:: What to work on ::
Look for the line containing "Politica de cookies" and the line containing "หรือห้องเย็นที่เชื่อถือได้อยู่ใช่ไหม?" in the entries below. Copy those two and all lines between them exactly, leaving out pictures.

:: Exercise material ::
===============

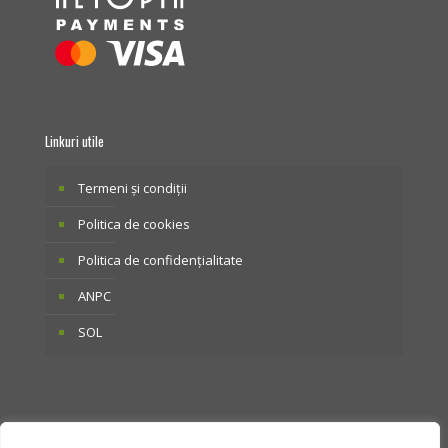
Linkuri utile
Termeni și condiții
Politica de cookies
Politica de confidențialitate
ANPC
SOL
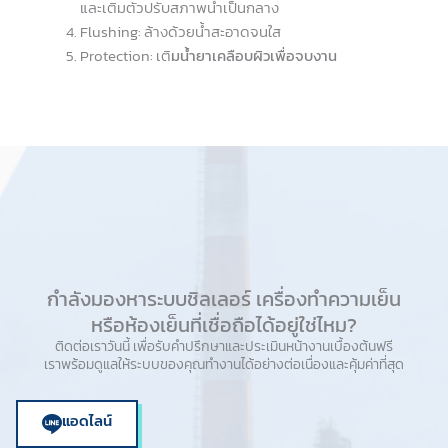
และเติมตัวปรับสภาพน้ำเป็นกลาง
Flushing: ล้างด้วยน้ำสะอาดจนใส
Protection: เติ
มน้ำยาเคลือบผิวเพื่อจบงาน
กำลังมองหาระบบชิลเลอร์ เครื่องทำความเย็น
หรือห้องเย็นที่เชื่อถือได้อยู่ใช่ไหม?
ติดต่อเราวันนี้ เพื่อรับคำปรึกษาและประเมินหน้างานเบื้องต้นฟรี
เราพร้อมดูแลให้ระบบของคุณทำงานได้อย่างต่อเนื่องและคุ้มค่าที่สุด
แอดไลน์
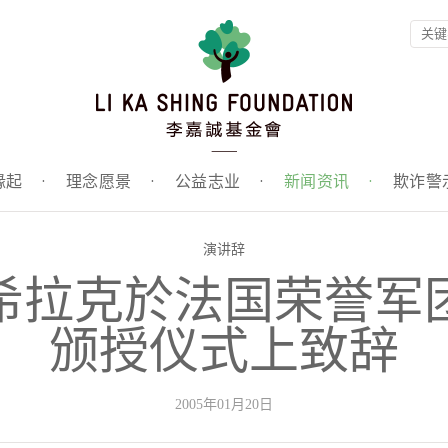
缘起
·
理念愿景
·
公益志业
·
新闻资讯
·
欺诈警
演讲辞
希拉克於法国荣誉军
颁授仪式上致辞
2005年01月20日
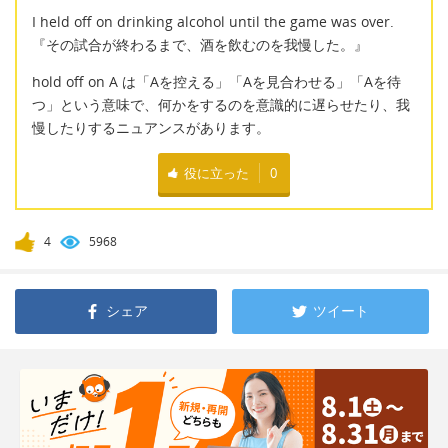
I held off on drinking alcohol until the game was over.
『その試合が終わるまで、酒を飲むのを我慢した。』
hold off on A は「Aを控える」「Aを見合わせる」「Aを待
つ」という意味で、何かをするのを意識的に遅らせたり、我
慢したりするニュアンスがあります。
役に立った
0
4
5968
シェア
ツイート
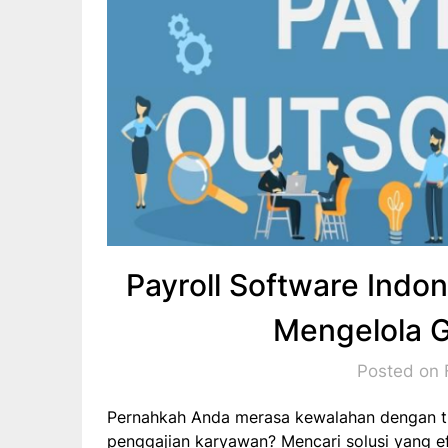
Payroll Software Indo
Mengelola G
Posted on 
Pernahkah Anda merasa kewalahan dengan tu
penggajian karyawan? Mencari solusi yang ef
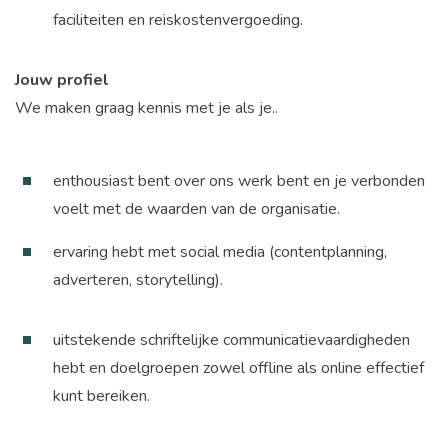
faciliteiten en reiskostenvergoeding.
Jouw profiel
We maken graag kennis met je als je..
enthousiast bent over ons werk bent en je verbonden
voelt met de waarden van de organisatie.
ervaring hebt met social media (contentplanning,
adverteren, storytelling).
uitstekende schriftelijke communicatievaardigheden
hebt en doelgroepen zowel offline als online effectief
kunt bereiken.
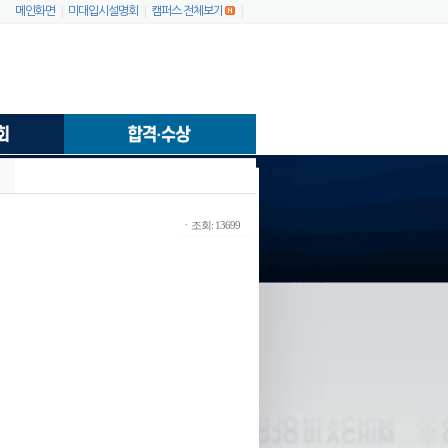
|
|
|
메인화면
미대입시설명회
캠퍼스 전체보기
ㆍ조회: 13699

===============

:: Written answer ::
Politica de cookies
Politica de confidențialitate
ANPC
SOL
และเติมตัวปรับสภาพน้ำเป็นกลาง
Flushing: ล้างด้วยน้ำสะอาดจนใส
Protection: เติ
มน้ำยาเคลือบผิวเพื่อจบงาน
กำลังมองหาระบบชิลเลอร์ เครื่องทำความเย็น
หรือห้องเย็นที่เชื่อถือได้อยู่ใช่ไหม?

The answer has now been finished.